The truth is that Beckett isn't new, isn't unlike everything on stage, any more; and hasn't been for much longer than I've been alive. He's one of those writers who has become so much a part of the plumbing of the theatre that he seems not just incomprehensible and boring, but rather incomprehensible and boring in exactly the way everyone expects "difficult" theatre to seem. So I do my little spiel--notice the leaves on the trees, notice the hats, notice the differences with Pozzo--and then I sort of end. I have a harder time making distinctions within his drama: with saying for example what happens, minute to minute, in Godot, beyond the merely factual. The space of this repetition, the time it takes in performance, is part of what seems to me the point; and of course you can't directly teach that time, but can only sort of gesture towards it. So Beckett's plays are a bit like rituals, then? A set of repetitions, pointing to the human love of repetition. My cat's breath smells like cat's food.  

This was a new adaptation to the stage of some of Beckett's prose works, delivered amidst Big Startling Sets. And this did indeed sound like more Beckett: you wouldn't mistake this for any other writer. I spent the first couple of pieces sort of fighting to interpret it, as though this were Ibsen or something: is the first piece about an undead body, buried in the ground, as the set (sort of) suggests? Well, fair enough--but then what on earth is the second piece, amidst a bunch of scattered rocks?
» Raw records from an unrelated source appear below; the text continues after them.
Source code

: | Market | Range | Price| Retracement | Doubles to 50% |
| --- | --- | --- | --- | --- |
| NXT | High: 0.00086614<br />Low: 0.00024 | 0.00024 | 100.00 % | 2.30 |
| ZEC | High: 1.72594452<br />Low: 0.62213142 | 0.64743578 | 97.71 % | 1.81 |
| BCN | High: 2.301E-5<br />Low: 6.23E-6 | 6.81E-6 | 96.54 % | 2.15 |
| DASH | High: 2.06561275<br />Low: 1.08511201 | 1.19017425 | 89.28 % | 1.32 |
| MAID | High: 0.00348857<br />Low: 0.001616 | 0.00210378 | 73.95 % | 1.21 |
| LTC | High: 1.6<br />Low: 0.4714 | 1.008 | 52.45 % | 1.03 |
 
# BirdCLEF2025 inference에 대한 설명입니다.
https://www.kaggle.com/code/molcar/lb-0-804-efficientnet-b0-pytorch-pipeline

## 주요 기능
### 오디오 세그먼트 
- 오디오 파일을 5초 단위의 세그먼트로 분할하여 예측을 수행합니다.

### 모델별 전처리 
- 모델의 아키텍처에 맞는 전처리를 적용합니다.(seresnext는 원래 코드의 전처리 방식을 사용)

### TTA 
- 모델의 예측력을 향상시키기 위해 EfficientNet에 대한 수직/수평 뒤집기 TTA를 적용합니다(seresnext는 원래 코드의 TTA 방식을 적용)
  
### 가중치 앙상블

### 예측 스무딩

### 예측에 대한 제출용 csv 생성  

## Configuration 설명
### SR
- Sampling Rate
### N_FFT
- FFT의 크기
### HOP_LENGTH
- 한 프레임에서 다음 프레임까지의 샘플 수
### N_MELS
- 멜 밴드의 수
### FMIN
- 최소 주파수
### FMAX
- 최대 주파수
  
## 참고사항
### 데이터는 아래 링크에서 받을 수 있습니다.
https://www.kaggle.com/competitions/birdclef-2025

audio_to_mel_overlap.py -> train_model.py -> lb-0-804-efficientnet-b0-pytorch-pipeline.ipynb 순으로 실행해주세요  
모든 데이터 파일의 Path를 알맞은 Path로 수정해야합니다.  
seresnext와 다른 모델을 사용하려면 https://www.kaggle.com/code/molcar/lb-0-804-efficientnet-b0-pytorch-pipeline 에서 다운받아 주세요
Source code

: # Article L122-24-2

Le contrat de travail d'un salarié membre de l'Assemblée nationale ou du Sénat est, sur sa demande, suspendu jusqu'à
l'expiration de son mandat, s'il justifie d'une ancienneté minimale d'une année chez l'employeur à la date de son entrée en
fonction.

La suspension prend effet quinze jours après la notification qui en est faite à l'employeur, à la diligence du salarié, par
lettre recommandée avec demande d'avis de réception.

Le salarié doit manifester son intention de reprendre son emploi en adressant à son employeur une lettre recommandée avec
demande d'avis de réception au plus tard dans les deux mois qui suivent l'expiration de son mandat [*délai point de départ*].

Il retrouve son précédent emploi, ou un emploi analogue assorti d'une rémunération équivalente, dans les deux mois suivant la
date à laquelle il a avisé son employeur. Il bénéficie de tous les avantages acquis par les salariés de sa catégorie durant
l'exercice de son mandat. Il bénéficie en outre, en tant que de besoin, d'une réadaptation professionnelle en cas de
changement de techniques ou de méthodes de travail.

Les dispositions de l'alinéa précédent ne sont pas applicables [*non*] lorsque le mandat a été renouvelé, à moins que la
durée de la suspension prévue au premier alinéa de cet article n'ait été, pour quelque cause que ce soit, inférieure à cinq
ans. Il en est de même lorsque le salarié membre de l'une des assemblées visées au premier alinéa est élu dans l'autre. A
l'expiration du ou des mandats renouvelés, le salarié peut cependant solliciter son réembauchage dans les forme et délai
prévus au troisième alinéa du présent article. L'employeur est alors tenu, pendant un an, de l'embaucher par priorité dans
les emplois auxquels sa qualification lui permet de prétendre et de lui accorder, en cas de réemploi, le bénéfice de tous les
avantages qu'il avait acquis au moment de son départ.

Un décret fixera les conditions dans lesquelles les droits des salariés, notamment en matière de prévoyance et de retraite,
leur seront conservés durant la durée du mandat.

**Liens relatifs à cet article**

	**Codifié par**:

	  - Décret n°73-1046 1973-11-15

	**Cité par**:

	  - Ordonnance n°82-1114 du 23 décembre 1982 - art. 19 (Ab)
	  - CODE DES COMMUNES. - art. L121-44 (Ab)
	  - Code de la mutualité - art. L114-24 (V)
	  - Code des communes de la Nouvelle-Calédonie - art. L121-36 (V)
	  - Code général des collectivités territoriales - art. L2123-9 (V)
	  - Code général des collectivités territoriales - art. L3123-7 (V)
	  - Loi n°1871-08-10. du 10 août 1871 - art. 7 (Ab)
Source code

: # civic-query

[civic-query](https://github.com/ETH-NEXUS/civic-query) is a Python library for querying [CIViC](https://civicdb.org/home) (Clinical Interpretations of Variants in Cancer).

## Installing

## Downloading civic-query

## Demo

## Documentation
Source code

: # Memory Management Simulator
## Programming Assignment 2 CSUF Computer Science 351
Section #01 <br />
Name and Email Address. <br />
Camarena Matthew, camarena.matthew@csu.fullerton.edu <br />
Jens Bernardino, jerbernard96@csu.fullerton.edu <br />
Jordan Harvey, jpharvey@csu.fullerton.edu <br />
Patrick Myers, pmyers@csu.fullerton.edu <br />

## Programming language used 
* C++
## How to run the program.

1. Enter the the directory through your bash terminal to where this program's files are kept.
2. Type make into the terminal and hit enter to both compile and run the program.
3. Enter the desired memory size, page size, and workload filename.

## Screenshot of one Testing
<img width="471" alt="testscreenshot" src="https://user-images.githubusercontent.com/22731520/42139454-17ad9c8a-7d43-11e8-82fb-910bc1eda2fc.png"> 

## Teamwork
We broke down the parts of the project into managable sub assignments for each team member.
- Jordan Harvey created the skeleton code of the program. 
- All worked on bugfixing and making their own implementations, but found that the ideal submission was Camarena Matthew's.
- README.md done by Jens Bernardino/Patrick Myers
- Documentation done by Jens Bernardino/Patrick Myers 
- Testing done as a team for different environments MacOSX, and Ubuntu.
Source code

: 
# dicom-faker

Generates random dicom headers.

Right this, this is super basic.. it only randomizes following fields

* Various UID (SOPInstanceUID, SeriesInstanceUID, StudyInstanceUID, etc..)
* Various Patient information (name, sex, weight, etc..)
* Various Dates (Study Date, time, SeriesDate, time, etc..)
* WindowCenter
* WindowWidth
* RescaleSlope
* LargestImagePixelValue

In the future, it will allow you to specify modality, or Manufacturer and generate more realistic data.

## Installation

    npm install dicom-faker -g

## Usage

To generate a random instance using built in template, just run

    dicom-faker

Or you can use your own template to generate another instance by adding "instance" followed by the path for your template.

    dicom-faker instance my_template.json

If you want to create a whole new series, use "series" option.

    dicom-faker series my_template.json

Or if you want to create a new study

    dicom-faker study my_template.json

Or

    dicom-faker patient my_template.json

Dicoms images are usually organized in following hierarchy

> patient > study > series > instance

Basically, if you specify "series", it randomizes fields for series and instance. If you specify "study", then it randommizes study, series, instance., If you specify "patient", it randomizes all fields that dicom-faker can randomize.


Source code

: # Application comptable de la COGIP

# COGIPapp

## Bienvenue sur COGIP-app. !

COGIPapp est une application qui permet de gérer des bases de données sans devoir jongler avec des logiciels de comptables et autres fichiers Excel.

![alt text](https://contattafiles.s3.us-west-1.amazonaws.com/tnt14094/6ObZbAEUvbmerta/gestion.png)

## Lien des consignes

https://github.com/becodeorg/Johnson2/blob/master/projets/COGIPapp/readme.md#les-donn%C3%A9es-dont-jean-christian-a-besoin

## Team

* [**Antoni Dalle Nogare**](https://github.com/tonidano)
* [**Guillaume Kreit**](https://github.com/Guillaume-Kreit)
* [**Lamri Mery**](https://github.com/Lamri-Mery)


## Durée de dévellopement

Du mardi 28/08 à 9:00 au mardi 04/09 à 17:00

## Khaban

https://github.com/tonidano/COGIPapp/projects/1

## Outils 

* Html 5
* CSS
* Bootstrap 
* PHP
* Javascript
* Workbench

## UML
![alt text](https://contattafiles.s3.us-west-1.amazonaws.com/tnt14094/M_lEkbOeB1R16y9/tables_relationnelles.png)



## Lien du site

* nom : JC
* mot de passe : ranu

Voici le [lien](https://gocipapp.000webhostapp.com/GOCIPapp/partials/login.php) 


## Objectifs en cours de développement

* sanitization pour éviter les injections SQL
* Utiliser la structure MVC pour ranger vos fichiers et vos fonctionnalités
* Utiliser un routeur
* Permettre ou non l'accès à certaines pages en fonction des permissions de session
The production baffled the sort of questions one wants to act about plays: why have four of these pieces--why not two, or seven? The actor's body, bleeding from the waist down, suggested (you can see my desire to say anything non-obvious here) embodiment; the third piece (or was it the second?) suggested a not-yet-incarnated soul thinking about what it would be like to have a body. That seemed to be a consistent concern running throughout the evening. Several of the speakers referred to the passing of seasons--there is, as often in Beckett, the cycling of nature standing as possible progress, but also (perhaps) totally disinterested in human life or our attempts to order it with speech. I swam in and out of being able to follow what was going on, in a sort of meditative fashion. 
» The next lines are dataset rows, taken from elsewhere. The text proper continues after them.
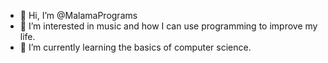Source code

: - 👋 Hi, I’m @MalamaPrograms
- 👀 I’m interested in music and how I can use programming to improve my life.
- 🌱 I’m currently learning the basics of computer science.

<!---
MalamaPrograms/MalamaPrograms is a ✨ special ✨ repository because its `README.md` (this file) appears on your GitHub profile.
You can click the Preview link to take a look at your changes.
--->

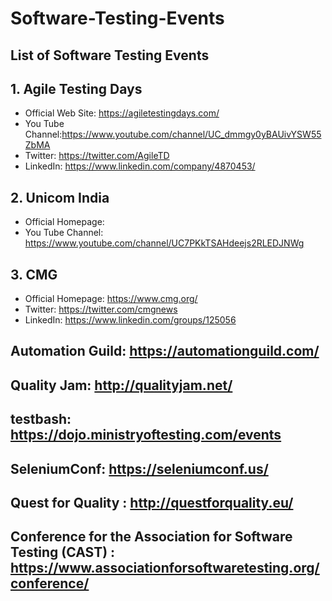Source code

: # Software-Testing-Events
## List of Software Testing Events
## 1. Agile Testing Days

- Official Web Site: https://agiletestingdays.com/
- You Tube Channel:https://www.youtube.com/channel/UC_dmmgy0yBAUivYSW55ZbMA
- Twitter: https://twitter.com/AgileTD
- LinkedIn: https://www.linkedin.com/company/4870453/

## 2. Unicom India
- Official Homepage:
- You Tube Channel: https://www.youtube.com/channel/UC7PKkTSAHdeejs2RLEDJNWg

## 3. CMG
- Official Homepage: https://www.cmg.org/
- Twitter: https://twitter.com/cmgnews
- LinkedIn: https://www.linkedin.com/groups/125056


## Automation Guild: https://automationguild.com/
## Quality Jam: http://qualityjam.net/
## testbash: https://dojo.ministryoftesting.com/events
## SeleniumConf: https://seleniumconf.us/
## Quest for Quality : http://questforquality.eu/
## Conference for the Association for Software Testing (CAST) : https://www.associationforsoftwaretesting.org/conference/


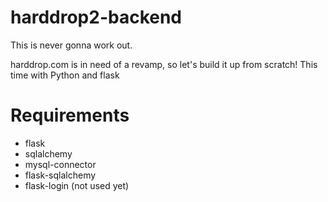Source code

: # harddrop2-backend
This is never gonna work out.

harddrop.com is in need of a revamp, so let's build it up from scratch!
This time with Python and flask

# Requirements

* flask
* sqlalchemy
* mysql-connector
* flask-sqlalchemy
* flask-login (not used yet)

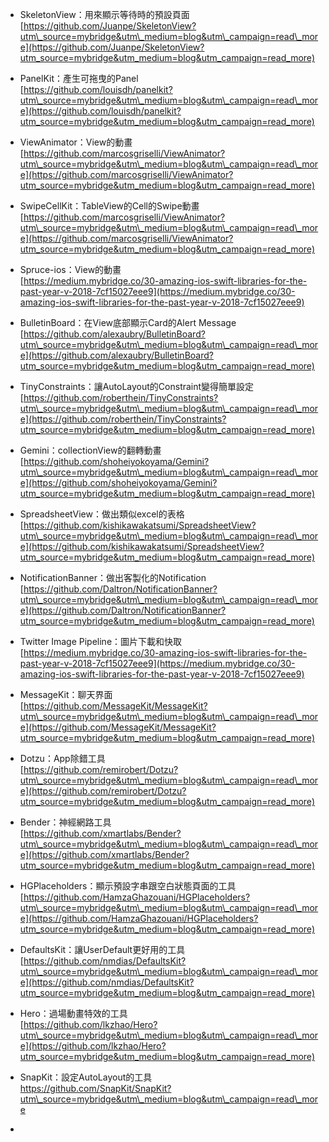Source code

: * SkeletonView：用來顯示等待時的預設頁面  
  [https://github.com/Juanpe/SkeletonView?utm\_source=mybridge&utm\_medium=blog&utm\_campaign=read\_more](https://github.com/Juanpe/SkeletonView?utm_source=mybridge&utm_medium=blog&utm_campaign=read_more)

* PanelKit：產生可拖曳的Panel  
  [https://github.com/louisdh/panelkit?utm\_source=mybridge&utm\_medium=blog&utm\_campaign=read\_more](https://github.com/louisdh/panelkit?utm_source=mybridge&utm_medium=blog&utm_campaign=read_more)

* ViewAnimator：View的動畫  
  [https://github.com/marcosgriselli/ViewAnimator?utm\_source=mybridge&utm\_medium=blog&utm\_campaign=read\_more](https://github.com/marcosgriselli/ViewAnimator?utm_source=mybridge&utm_medium=blog&utm_campaign=read_more)

* SwipeCellKit：TableView的Cell的Swipe動畫  
  [https://github.com/marcosgriselli/ViewAnimator?utm\_source=mybridge&utm\_medium=blog&utm\_campaign=read\_more](https://github.com/marcosgriselli/ViewAnimator?utm_source=mybridge&utm_medium=blog&utm_campaign=read_more)

* Spruce-ios：View的動畫  
  [https://medium.mybridge.co/30-amazing-ios-swift-libraries-for-the-past-year-v-2018-7cf15027eee9](https://medium.mybridge.co/30-amazing-ios-swift-libraries-for-the-past-year-v-2018-7cf15027eee9)

* BulletinBoard：在View底部顯示Card的Alert Message  
  [https://github.com/alexaubry/BulletinBoard?utm\_source=mybridge&utm\_medium=blog&utm\_campaign=read\_more](https://github.com/alexaubry/BulletinBoard?utm_source=mybridge&utm_medium=blog&utm_campaign=read_more)

* TinyConstraints：讓AutoLayout的Constraint變得簡單設定  
  [https://github.com/roberthein/TinyConstraints?utm\_source=mybridge&utm\_medium=blog&utm\_campaign=read\_more](https://github.com/roberthein/TinyConstraints?utm_source=mybridge&utm_medium=blog&utm_campaign=read_more)

* Gemini：collectionView的翻轉動畫  
  [https://github.com/shoheiyokoyama/Gemini?utm\_source=mybridge&utm\_medium=blog&utm\_campaign=read\_more](https://github.com/shoheiyokoyama/Gemini?utm_source=mybridge&utm_medium=blog&utm_campaign=read_more)

* SpreadsheetView：做出類似excel的表格  
  [https://github.com/kishikawakatsumi/SpreadsheetView?utm\_source=mybridge&utm\_medium=blog&utm\_campaign=read\_more](https://github.com/kishikawakatsumi/SpreadsheetView?utm_source=mybridge&utm_medium=blog&utm_campaign=read_more)

* NotificationBanner：做出客製化的Notification  
  [https://github.com/Daltron/NotificationBanner?utm\_source=mybridge&utm\_medium=blog&utm\_campaign=read\_more](https://github.com/Daltron/NotificationBanner?utm_source=mybridge&utm_medium=blog&utm_campaign=read_more)

* Twitter Image Pipeline：圖片下載和快取  
  [https://medium.mybridge.co/30-amazing-ios-swift-libraries-for-the-past-year-v-2018-7cf15027eee9](https://medium.mybridge.co/30-amazing-ios-swift-libraries-for-the-past-year-v-2018-7cf15027eee9)

* MessageKit：聊天界面  
  [https://github.com/MessageKit/MessageKit?utm\_source=mybridge&utm\_medium=blog&utm\_campaign=read\_more](https://github.com/MessageKit/MessageKit?utm_source=mybridge&utm_medium=blog&utm_campaign=read_more)

* Dotzu：App除錯工具  
  [https://github.com/remirobert/Dotzu?utm\_source=mybridge&utm\_medium=blog&utm\_campaign=read\_more](https://github.com/remirobert/Dotzu?utm_source=mybridge&utm_medium=blog&utm_campaign=read_more)

* Bender：神經網路工具  
  [https://github.com/xmartlabs/Bender?utm\_source=mybridge&utm\_medium=blog&utm\_campaign=read\_more](https://github.com/xmartlabs/Bender?utm_source=mybridge&utm_medium=blog&utm_campaign=read_more)

* HGPlaceholders：顯示預設字串跟空白狀態頁面的工具  
  [https://github.com/HamzaGhazouani/HGPlaceholders?utm\_source=mybridge&utm\_medium=blog&utm\_campaign=read\_more](https://github.com/HamzaGhazouani/HGPlaceholders?utm_source=mybridge&utm_medium=blog&utm_campaign=read_more)

* DefaultsKit：讓UserDefault更好用的工具  
  [https://github.com/nmdias/DefaultsKit?utm\_source=mybridge&utm\_medium=blog&utm\_campaign=read\_more](https://github.com/nmdias/DefaultsKit?utm_source=mybridge&utm_medium=blog&utm_campaign=read_more)

* Hero：過場動畫特效的工具  
  [https://github.com/lkzhao/Hero?utm\_source=mybridge&utm\_medium=blog&utm\_campaign=read\_more](https://github.com/lkzhao/Hero?utm_source=mybridge&utm_medium=blog&utm_campaign=read_more)

* SnapKit：設定AutoLayout的工具  
  https://github.com/SnapKit/SnapKit?utm\_source=mybridge&utm\_medium=blog&utm\_campaign=read\_more

* 



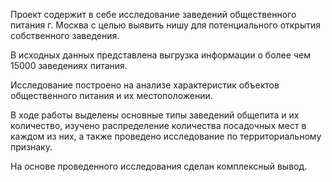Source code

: Проект содержит в себе исследование заведений общественного питания г. Москва с целью выявить нишу для потенциального открытия собственного заведения.

В исходных данных представлена выгрузка информации о более чем 15000 заведениях питания. 

Исследование построено на анализе характеристик объектов общественного питания и их местоположении.

В ходе работы выделены основные типы заведений общепита и их количество, изучено распределение количества посадочных мест в каждом из них, а также проведено исследование по территориальному признаку. 

На основе проведенного исследования сделан комплексный вывод.

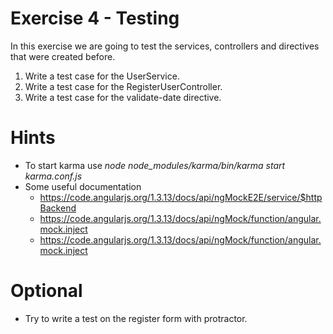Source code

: Exercise 4 - Testing
=============
In this exercise we are going to test the services, controllers and directives that were created before.

1. Write a test case for the UserService.
1. Write a test case for the RegisterUserController.
1. Write a test case for the validate-date directive.

Hints
======
- To start karma use _node node_modules/karma/bin/karma start karma.conf.js_
- Some useful documentation
    - https://code.angularjs.org/1.3.13/docs/api/ngMockE2E/service/$httpBackend
    - https://code.angularjs.org/1.3.13/docs/api/ngMock/function/angular.mock.inject
    - https://code.angularjs.org/1.3.13/docs/api/ngMock/function/angular.mock.inject

Optional
========
- Try to write a test on the register form with protractor.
Many of Beckett's most famous prose pieces--the novels in particular--preset this sort of extreme close focus on characters with little control over their lives, who gradually reveal little crumbs of their surroundings. An unsympathetic reading of this would say that, by taking these prose pieces out of these little madhouse cells, this presentation was doing something mostly needless--indeed, harmful to the material, in the manner of Molloy on Ice. This did indeed wrench Beckett's characters out of their trapped settings and, again, put them up on a great big stage, being delivered by a dynamic performer amidst giant rocks. I don't quite know what to think about this. Certainly, this gave an opportunity for a female performer, something that Beckett's plays are not exactly replete with. I'm just not sure I could finally pull, or start to pull, all of this together; at moments this felt like endless monologues into the void, but only that. This is again one of my points about Beckett that I'm tired about making, since it sounds like back-of-book copy: Beckett's plays are about the hopelessness--but also the necessity--of hope; his characters all speak into emptiness, but he values that speaking; can you guys make sure you only take ten minutes for break? 
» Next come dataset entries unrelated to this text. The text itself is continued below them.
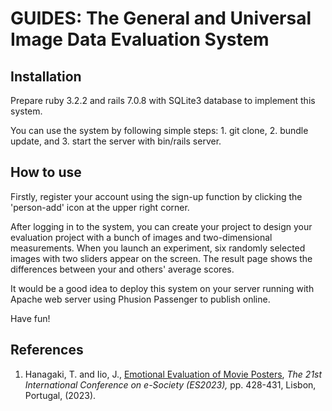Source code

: # GUIDES: The General and Universal Image Data Evaluation System

## Installation
Prepare ruby 3.2.2 and rails 7.0.8 with SQLite3 database to implement this system.

You can use the system by following simple steps: 1. git clone, 2. bundle update, and 3. start the server with bin/rails server.

## How to use
Firstly, register your account using the sign-up function by clicking the 'person-add' icon at the upper right corner.

After logging in to the system, you can create your project to design your evaluation project with a bunch of images and two-dimensional measurements.
When you launch an experiment, six randomly selected images with two sliders appear on the screen.
The result page shows the differences between your and others' average scores.

It would be a good idea to deploy this system on your server running with Apache web server using Phusion Passenger to publish online.

Have fun!

## References
1. Hanagaki, T. and Iio, J., [Emotional Evaluation of Movie Posters](https://www.esociety-conf.org/wp-content/uploads/2023/03/2_ES2023_S_046_Hanagaki.pdf), *The 21st International Conference on e-Society (ES2023),* pp. 428-431, Lisbon, Portugal, (2023).
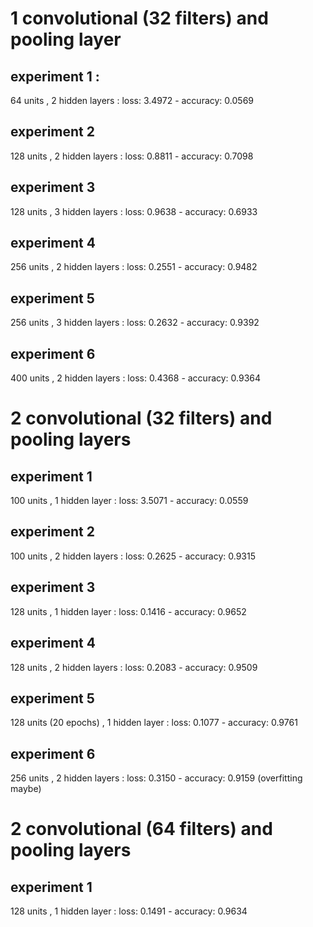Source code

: # 1 convolutional (32 filters) and pooling layer


## experiment 1 :
64 units , 2 hidden layers : loss: 3.4972 - accuracy: 0.0569  



## experiment 2
128 units , 2 hidden layers : loss: 0.8811 - accuracy: 0.7098  



## experiment 3
128 units , 3 hidden layers : loss: 0.9638 - accuracy: 0.6933 



## experiment 4
256 units , 2 hidden layers : loss: 0.2551 - accuracy: 0.9482  



## experiment 5
256 units , 3 hidden layers : loss: 0.2632 - accuracy: 0.9392



## experiment 6
400 units , 2 hidden layers : loss: 0.4368 - accuracy: 0.9364  





# 2 convolutional (32 filters) and pooling layers

## experiment 1
100 units , 1 hidden layer  : loss: 3.5071 - accuracy: 0.0559

## experiment 2
100 units , 2 hidden layers : loss: 0.2625 - accuracy: 0.9315

## experiment 3 
128 units , 1 hidden layer  : loss: 0.1416 - accuracy: 0.9652

## experiment 4
128 units , 2 hidden layers : loss: 0.2083 - accuracy: 0.9509

## experiment 5
128 units (20 epochs) , 1 hidden layer  : loss: 0.1077 - accuracy: 0.9761

## experiment 6
256 units , 2 hidden layers : loss: 0.3150 - accuracy: 0.9159 (overfitting maybe)


# 2 convolutional (64 filters) and pooling layers
## experiment 1
128 units , 1 hidden layer  : loss: 0.1491 - accuracy: 0.9634
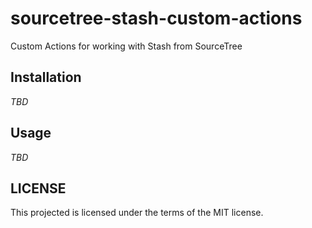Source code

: # sourcetree-stash-custom-actions


Custom Actions for working with Stash from SourceTree

## Installation

_TBD_

## Usage

_TBD_

## LICENSE

This projected is licensed under the terms of the MIT license.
So, I'm still not what I thought about this. The effect it produced on me afterwards, when I stepped out of the theatre, was to make me feel like all human speech was a bit arbitrary: like we're just sort of saying these things to make conversation, but that it's all (speech? existence?) a bit imprecise and banal. So that's something. At the same time, this also felt, god help me, a bit boring: not good-Beckett-boring, hinting at profundities, but just kind of dull. What was the purpose of the exterior voice in the third piece? Why did the pieces take the amount of time they did, and not less or more time? I was intriguingly, and even agreeably, baffled; but no more.